We all face challenges, but looking back would you describe it as a relatively smooth road?
It has definitely NOT been a smooth road, but it okay because is that not the nature of life. They say anything worth having is worth fighting for. I am one of those people who have had to work for everything I have with very little to no outside parental guidance, so my life could have gone in a totally different direction if I did not keep my head on straight. And trust me, my head has not always been screwed on to straight. Growing up in the south I had to deal with racism, police brutality, and discrimination; firsthand. Despite all of that, my biggest challenge was finding myself and trusting my creativity. Growing up, I always heard the terms “broke artist” or “starving artist” so when it was time for me to choose a career, I chose Accounting. But in finding myself and learning to be true to me and what I wanted, I decided my art and self-expression is more important than a “safe” career. Now I have two amazing films and a published literary work that I am very proud of, and this is just the beginning.

Thanks – so what else should our readers know about your work and what you’re currently focused on?
Two of my proudest works are two films which I wrote and directed, Cleo Brown and The Girl Who Fell from the Tree. In both of these films, I give a creative perspective on race relations in America from my point of view as a black man growing up in this country.
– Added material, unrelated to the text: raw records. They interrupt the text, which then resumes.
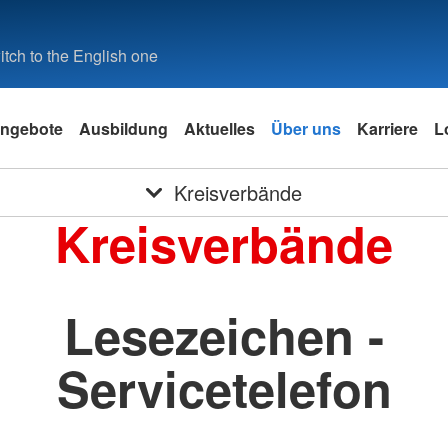
tch to the English one
ngebote
Ausbildung
Aktuelles
Über uns
Karriere
L
Kreisverbände
Kreisverbände
Lesezeichen -
Servicetelefon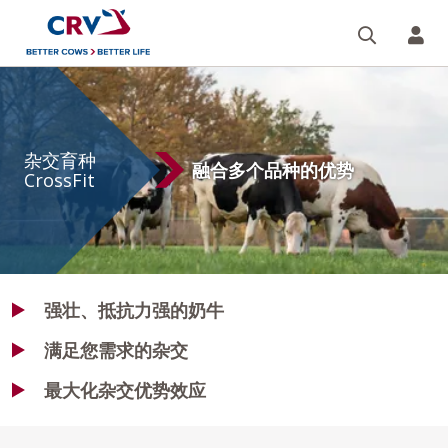
搜索
您的
杂
交
杂交育种
育
融合多个品种的优势
CrossFit
种
强壮、抵抗力强的奶牛
满足您需求的杂交
最大化杂交优势效应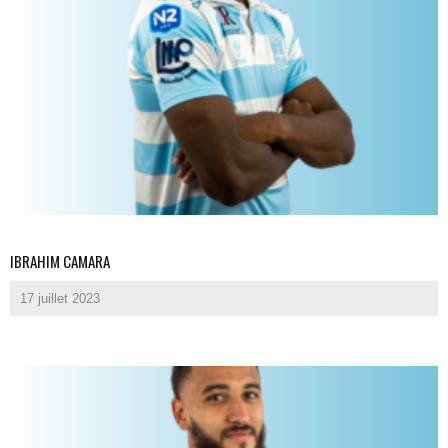
IBRAHIM CAMARA
17 juillet 2023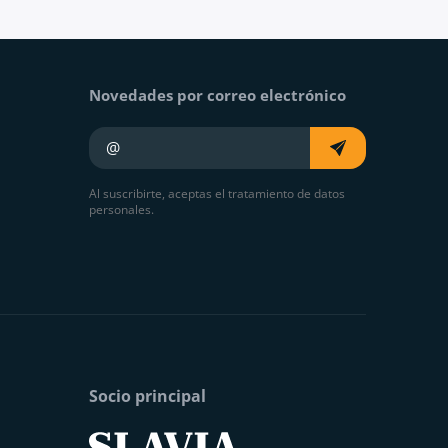
Novedades por correo electrónico
Su e-mail
Al suscribirte, aceptas el tratamiento de datos
personales.
Socio principal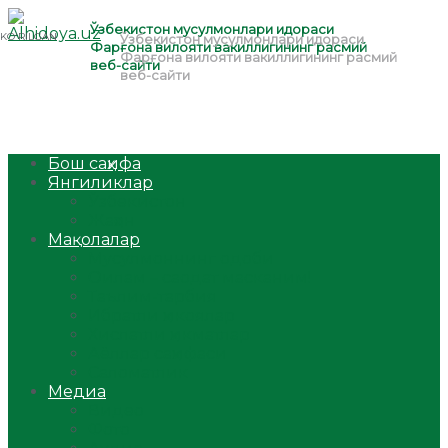
Бош саҳифа
Янгиликлар
Ўзбекистон
Жаҳон
Мақолалар
Мусулмоннинг одоби
Оилам – саодат масканим!
Таълим-тарбия
Ибратли ҳикоялар
Хислатли ҳикматлар
Аёллар саҳифаси
Саломатлик
Медиа
Видео
Фото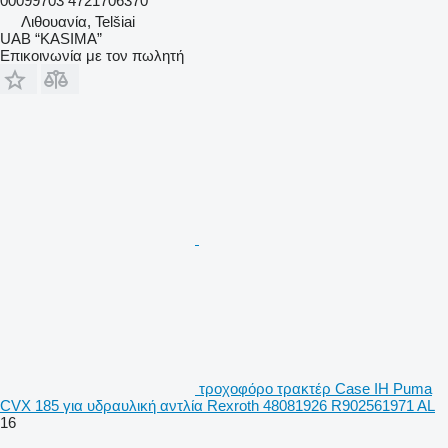
00099703 4721706370
Λιθουανία, Telšiai
UAB “KASIMA”
Επικοινωνία με τον πωλητή
τροχοφόρο τρακτέρ Case IH Puma
CVX 185 για υδραυλική αντλία Rexroth 48081926 R902561971 AL
16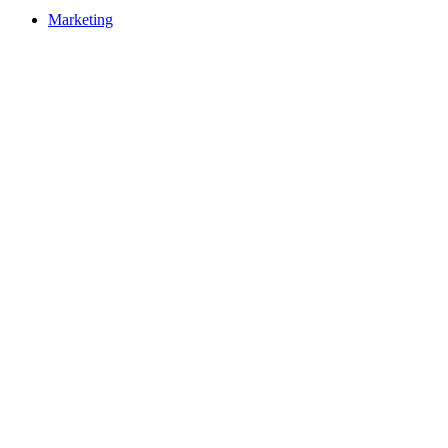
Marketing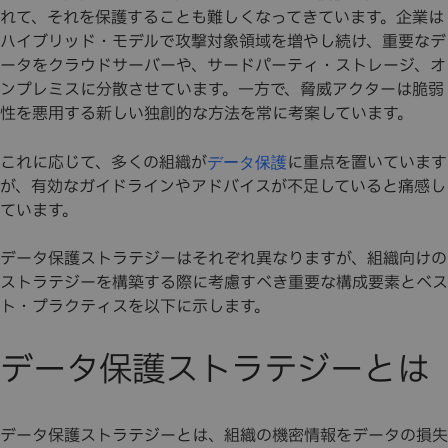
れて、それを保護することも難しくなってきています。企業は
ハイブリッド・モデルで攻撃対象領域を増やし続け、重要なデ
ータをクラウドサーバーや、サードパーティ・ストレージ、オ
ンプレミスに分散させています。一方で、脅威アクターは脆弱
性を悪用する新しい独創的な方法を常に考案しています。
これに応じて、多くの組織が
に重点を置いています
データ保護
が、有効なガイドラインやアドバイスが不足していると痛感し
ています。
データ保護ストラテジーはそれぞれ異なりますが、組織向けの
ストラテジーを構築する際に考慮すべき重要な構成要素とベス
ト・プラクティスを以下に示します。
データ保護ストラテジーとは
データ保護ストラテジーとは、組織の機密情報をデータの損失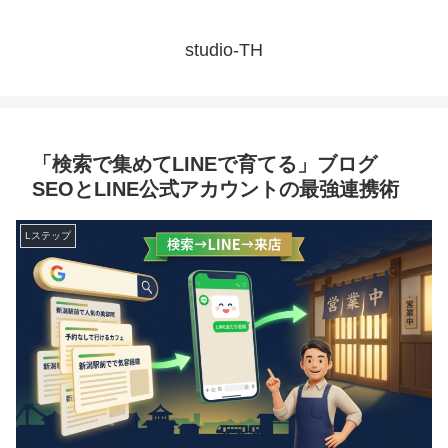
studio-TH
「検索で集めてLINEで育てる」ブログ
SEOとLINE公式アカウントの最強連携術
Lステップ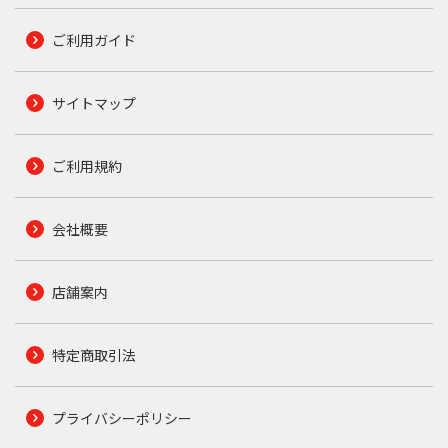
ご利用ガイド
サイトマップ
ご利用規約
会社概要
店舗案内
特定商取引法
プライバシーポリシー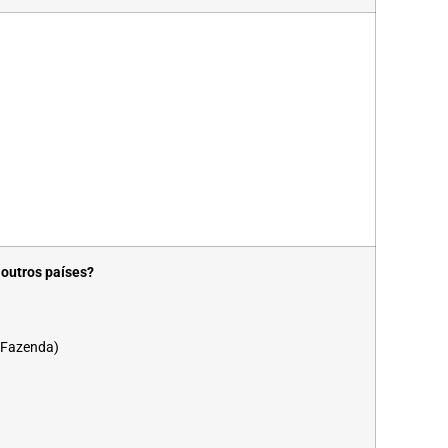
outros países?
a Fazenda)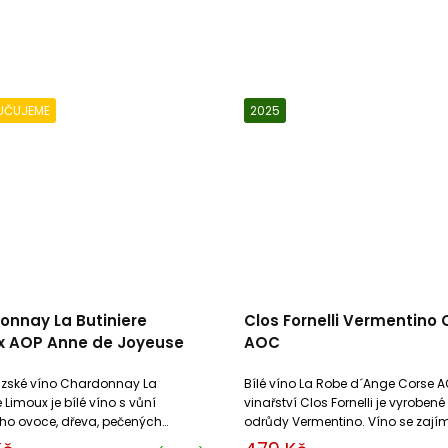
UČUJEME
2025
onnay La Butiniere
Clos Fornelli Vermentino 
x AOP Anne de Joyeuse
AOC
zské víno Chardonnay La
Bílé víno La Robe d´Ange Corse A
e Limoux je bílé víno s vůní
vinařství Clos Fornelli je vyrobené
ého ovoce, dřeva, pečených
odrůdy Vermentino. Víno se zaj
 a tabáku. Toto suché víno je
komplexní aromatikou.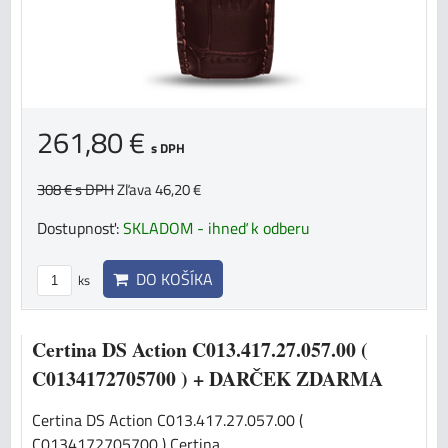
261,80 €
s DPH
308 €
s DPH
Zľava 46,20 €
Dostupnosť:
SKLADOM - ihneď k odberu
DO KOŠÍKA
ks
Certina DS Action C013.417.27.057.00 (
C0134172705700 ) + DARČEK ZDARMA
Certina DS Action C013.417.27.057.00 (
C0134172705700 ) Certina...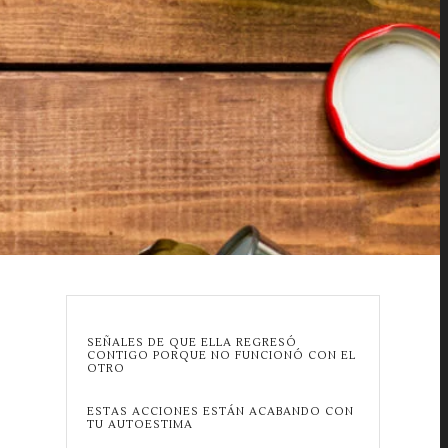
SEÑALES DE QUE ELLA REGRESÓ
CONTIGO PORQUE NO FUNCIONÓ CON EL
OTRO
ESTAS ACCIONES ESTÁN ACABANDO CON
TU AUTOESTIMA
As a filmmaker, I feel that it is my duty to use my creativity to shine a light on issues and topics that the general public may be privy to. Previews for both films can be seen on my website I just began my festival run for one of the films and I am very excited to see where it takes me. I also just published my first children’s book “Can I Touch Your Hair.” With this book, my goal is to teach young girls to love themselves and to find the inner strength that comes from being different from everyone else. It is great for the home as a bedtime story or school as a class read because it teaches children tolerance for those who are different and provides representation for young black children. The book “Can I Touch Your Hair can be found on Amazon and Google books.

Have you learned any interesting or important lessons due to the Covid-19 Crisis?
Covid-19 has taught me a lot. One thing it has taught me is don’t believe everything the media tells you. I won’t go too much into that. The main thing that I have learned is to push myself when no one else is pushing. To still be productive and creative when it is not assigned or there is no check coming in. I learned that when you feel like giving up and the world is crumbling around you, just stop and breathe and keep going because your not the only one in this position who feels like this. And if they can keep going, you can keep going. The reward lies at the end of the tunnel but you have to keep going to make it through the tunnel. Also, I learned how to be a better husband to my wife, who I married during Covid-19. But that was all her teaching, I can’t take all the credit for that one.